Thibault’s first day of kidney dialysis was no less shocking than his initial diagnosis of IgA nephropathy. The doctors implanted a port surgically on his shoulder, and it would protrude from his body around the clock until the end of his treatment. This port inserted a series of rubber tubes in Thibault’s chest — one going into his jugular and another just outside of his heart. This was how Thibault was to receive dialysis for the better part of four months, until his mother donated her kidney to him.
“At first my dad was supposed to donate his kidney to me, but he had some issues with his kidneys that prevented that from happening,” says Thibault. “My mom wasn’t ready for the process to stagnate, so she got tested right away, and less than two weeks later we found out she was a match.”
On November 26, 2020, Thibault and his mother underwent back-to-back surgeries. From 8 a.m. to 12 p.m., Thibault’s mother had her kidney removed. As she was being wheeled into recovery, Thibault passed her while being wheeled into the operating room to have his kidneys replaced by his mother’s donation.
Thibault’s mother saved his life. He knows he is lucky for having access to a family member that was willing to donate a kidney, but appreciates the rarity of his situation.
“At first it was very weird — I could feel it in my abdomen and it was a big physical and mental hurdle for the first five or six months,” says Thibault. “There is now a part of me that stops to acknowledge, every once in a while, that there is someone else’s organ inside of me, and that someone happens to be my mother.”
According to a Canadian Press article, as of 2017, each person in Ontario on the kidney transplant waitlist will spend on average of four years waiting for a transplant. This means that more than 1000 Ontarians will have to undergo dialysis for four years, anywhere between three and seven days a week for hours on end, waking up every day and hoping for a kidney donation.
Being a living donor is not something to be taken lightly, say both Hickey and Thibault. There are risks associated, but the gift of giving in such an intimate context creates an unimaginable gratitude for the recipient.
Hickey sometimes thinks about the fact that there would have been a matter of 100 metres between him and the individual he anonymously donated his kidney to in 2014. However, the jurisdiction of Ontario will not provide the identity of the recipient to undirected donors in order to protect transplant recipients.

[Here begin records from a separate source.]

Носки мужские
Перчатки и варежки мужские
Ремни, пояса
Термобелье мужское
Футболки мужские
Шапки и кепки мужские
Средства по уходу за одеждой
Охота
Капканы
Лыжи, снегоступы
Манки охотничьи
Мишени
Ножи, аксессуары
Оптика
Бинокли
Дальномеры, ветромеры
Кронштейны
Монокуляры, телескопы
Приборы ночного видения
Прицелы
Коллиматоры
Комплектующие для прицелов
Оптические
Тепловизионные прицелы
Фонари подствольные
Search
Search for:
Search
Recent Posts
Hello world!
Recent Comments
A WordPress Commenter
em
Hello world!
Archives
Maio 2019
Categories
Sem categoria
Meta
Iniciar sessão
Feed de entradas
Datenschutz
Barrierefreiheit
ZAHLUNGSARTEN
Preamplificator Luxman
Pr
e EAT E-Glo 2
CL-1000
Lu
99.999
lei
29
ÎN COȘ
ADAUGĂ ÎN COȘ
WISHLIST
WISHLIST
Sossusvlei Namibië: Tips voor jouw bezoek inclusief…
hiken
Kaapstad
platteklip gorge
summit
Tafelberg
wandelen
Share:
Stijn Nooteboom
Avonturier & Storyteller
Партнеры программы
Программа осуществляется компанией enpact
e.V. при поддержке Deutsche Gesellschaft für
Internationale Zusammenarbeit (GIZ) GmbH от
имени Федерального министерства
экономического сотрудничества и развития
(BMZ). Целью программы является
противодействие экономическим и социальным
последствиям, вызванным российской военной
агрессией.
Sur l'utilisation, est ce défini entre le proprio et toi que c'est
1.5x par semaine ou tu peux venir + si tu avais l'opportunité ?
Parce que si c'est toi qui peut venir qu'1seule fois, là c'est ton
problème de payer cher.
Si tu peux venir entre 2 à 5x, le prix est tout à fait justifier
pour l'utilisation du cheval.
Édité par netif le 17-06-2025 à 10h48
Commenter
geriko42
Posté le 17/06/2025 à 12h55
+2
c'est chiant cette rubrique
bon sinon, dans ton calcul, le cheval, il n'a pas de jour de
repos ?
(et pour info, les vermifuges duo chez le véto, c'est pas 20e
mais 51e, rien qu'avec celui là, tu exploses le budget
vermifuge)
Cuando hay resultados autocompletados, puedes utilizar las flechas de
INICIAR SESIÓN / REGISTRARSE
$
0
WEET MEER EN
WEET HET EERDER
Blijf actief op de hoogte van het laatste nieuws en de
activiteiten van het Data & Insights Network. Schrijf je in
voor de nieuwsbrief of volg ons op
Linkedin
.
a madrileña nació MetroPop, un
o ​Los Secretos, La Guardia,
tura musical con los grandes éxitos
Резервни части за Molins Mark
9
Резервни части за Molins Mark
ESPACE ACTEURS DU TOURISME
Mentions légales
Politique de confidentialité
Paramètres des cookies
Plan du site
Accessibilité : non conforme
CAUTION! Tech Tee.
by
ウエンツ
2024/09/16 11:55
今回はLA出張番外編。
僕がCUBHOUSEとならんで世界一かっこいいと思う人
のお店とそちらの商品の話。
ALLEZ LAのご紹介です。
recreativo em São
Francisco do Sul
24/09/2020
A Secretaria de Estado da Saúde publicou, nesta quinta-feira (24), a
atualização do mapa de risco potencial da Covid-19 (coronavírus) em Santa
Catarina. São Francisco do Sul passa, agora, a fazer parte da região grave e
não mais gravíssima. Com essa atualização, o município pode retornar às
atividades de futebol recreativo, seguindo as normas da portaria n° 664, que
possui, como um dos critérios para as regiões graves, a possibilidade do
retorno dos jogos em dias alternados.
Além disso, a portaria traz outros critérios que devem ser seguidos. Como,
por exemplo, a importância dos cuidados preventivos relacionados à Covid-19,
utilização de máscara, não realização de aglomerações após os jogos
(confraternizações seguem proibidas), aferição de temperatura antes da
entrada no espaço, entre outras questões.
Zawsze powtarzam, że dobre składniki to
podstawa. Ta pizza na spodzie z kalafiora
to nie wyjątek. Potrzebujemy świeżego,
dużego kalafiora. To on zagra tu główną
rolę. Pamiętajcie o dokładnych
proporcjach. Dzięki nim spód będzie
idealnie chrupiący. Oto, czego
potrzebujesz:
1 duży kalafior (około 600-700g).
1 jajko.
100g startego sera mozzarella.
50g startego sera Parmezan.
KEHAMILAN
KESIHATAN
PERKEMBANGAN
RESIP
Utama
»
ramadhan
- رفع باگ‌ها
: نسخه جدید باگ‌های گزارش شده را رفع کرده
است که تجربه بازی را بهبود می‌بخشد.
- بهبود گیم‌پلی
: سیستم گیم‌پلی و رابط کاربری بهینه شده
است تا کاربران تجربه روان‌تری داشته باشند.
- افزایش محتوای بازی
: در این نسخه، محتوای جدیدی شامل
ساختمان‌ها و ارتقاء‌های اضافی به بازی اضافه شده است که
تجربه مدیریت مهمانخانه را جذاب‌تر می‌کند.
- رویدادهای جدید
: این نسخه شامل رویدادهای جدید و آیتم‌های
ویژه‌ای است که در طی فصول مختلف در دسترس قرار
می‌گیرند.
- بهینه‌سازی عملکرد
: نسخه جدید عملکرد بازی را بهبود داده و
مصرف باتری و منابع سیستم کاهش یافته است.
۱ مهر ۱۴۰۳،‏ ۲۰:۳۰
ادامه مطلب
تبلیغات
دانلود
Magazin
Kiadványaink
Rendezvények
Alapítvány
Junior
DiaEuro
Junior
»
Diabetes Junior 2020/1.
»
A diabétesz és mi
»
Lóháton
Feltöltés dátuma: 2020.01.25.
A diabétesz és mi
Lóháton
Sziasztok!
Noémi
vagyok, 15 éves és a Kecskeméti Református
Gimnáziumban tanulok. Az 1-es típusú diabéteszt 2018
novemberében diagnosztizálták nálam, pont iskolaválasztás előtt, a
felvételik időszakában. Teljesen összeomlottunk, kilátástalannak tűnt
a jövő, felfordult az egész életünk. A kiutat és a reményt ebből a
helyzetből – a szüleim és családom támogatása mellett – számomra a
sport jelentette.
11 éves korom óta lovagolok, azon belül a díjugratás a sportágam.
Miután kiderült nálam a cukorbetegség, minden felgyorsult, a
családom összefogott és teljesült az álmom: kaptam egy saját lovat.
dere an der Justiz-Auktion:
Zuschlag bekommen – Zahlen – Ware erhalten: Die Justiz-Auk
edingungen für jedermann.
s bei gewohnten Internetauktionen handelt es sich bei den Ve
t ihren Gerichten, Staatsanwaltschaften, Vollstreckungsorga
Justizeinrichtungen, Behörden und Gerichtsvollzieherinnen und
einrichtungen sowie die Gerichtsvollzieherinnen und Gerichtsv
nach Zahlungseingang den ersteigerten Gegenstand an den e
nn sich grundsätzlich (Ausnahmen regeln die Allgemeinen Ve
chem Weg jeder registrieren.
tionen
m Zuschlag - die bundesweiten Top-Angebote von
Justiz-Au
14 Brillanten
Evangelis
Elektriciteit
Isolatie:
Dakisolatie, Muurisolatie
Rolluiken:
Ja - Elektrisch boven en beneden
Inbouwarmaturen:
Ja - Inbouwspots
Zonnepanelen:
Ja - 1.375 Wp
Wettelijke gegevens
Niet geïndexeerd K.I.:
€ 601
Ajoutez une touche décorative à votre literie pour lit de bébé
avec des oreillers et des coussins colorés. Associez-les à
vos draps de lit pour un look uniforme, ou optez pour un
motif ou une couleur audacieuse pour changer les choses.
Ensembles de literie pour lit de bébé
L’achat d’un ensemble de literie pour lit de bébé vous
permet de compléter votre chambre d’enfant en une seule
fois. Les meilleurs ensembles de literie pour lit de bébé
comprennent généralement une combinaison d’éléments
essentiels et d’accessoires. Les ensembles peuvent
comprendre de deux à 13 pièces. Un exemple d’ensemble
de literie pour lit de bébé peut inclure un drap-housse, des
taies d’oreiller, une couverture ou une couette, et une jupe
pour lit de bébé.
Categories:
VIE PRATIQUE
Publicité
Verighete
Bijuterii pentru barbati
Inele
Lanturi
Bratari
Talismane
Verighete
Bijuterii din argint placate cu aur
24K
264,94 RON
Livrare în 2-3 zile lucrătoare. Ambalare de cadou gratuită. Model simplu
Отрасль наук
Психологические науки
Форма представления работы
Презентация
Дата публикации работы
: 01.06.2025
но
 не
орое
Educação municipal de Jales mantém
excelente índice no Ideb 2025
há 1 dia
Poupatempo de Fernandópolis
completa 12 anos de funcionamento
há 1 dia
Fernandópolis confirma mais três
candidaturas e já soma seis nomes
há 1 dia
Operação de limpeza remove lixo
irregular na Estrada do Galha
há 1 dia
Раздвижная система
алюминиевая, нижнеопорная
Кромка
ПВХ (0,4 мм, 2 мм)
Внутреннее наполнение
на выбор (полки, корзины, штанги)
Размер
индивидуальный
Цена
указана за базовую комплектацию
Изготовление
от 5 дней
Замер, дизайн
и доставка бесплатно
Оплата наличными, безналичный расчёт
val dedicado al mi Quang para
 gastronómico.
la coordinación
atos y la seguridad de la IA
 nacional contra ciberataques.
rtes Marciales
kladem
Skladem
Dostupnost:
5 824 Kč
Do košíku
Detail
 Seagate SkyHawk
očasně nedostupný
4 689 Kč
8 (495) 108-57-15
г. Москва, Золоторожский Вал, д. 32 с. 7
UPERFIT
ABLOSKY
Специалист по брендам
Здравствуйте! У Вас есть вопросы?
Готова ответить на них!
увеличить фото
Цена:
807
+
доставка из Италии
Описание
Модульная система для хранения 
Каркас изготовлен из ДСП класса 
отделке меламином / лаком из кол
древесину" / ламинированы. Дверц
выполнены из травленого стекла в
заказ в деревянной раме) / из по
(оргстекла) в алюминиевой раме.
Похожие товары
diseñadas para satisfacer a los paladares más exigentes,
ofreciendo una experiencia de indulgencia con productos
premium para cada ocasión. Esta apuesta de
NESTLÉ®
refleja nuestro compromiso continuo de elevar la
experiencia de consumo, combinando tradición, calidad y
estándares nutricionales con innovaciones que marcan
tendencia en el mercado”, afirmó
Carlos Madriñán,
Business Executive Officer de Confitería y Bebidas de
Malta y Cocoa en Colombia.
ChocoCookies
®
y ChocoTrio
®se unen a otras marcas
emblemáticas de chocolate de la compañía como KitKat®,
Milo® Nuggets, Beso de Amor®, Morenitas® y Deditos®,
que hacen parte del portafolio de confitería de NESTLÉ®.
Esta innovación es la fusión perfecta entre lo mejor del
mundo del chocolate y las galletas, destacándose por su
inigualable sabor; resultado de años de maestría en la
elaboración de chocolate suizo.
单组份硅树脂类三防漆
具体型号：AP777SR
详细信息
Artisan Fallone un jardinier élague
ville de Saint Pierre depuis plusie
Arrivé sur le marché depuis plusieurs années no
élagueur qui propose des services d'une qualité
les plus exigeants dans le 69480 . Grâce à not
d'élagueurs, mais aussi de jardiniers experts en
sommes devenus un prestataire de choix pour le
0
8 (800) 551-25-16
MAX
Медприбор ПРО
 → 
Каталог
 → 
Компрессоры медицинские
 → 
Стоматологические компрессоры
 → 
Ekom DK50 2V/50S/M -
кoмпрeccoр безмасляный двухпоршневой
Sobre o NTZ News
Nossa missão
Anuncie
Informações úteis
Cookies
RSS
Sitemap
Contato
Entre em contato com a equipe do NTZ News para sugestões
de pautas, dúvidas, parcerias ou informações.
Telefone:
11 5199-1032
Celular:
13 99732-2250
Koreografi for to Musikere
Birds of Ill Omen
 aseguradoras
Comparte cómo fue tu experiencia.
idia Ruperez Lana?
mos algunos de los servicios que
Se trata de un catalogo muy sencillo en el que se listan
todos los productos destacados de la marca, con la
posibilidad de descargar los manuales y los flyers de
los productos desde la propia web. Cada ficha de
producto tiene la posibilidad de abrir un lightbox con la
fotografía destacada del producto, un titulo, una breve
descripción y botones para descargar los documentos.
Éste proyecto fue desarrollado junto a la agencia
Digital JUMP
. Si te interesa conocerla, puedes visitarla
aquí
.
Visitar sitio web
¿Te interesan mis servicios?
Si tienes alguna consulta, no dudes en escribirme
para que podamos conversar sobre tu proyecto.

“It’s pretty wild to think I was basically next to them and know I’ll never know who they are,” says Hickey. “But I look at it as logical consistency — most people wouldn’t think twice about donating to their mom or sister. That’s someone else’s mom or sister, and they might not have someone who’s able to donate.”
Other than finishing school, becoming a successful business owner of Pathway Jiu Jitsu and learning how to manage his procrastination tendencies a little better, Hickey’s life has not changed much since forfeiting two of his organs. In fact, his preliminary testing for donating his kidney and a portion of his liver provided him with a thorough medical exam that made him feel even more confident about his physical health.
“Mentally, it can be tough, but it was so worth it,” says Hickey. “It’s a weird experience, because it just ends, but I like to remind myself that the abrupt ending of my transplant experience kick-started the rest of my kidney recipient’s life.”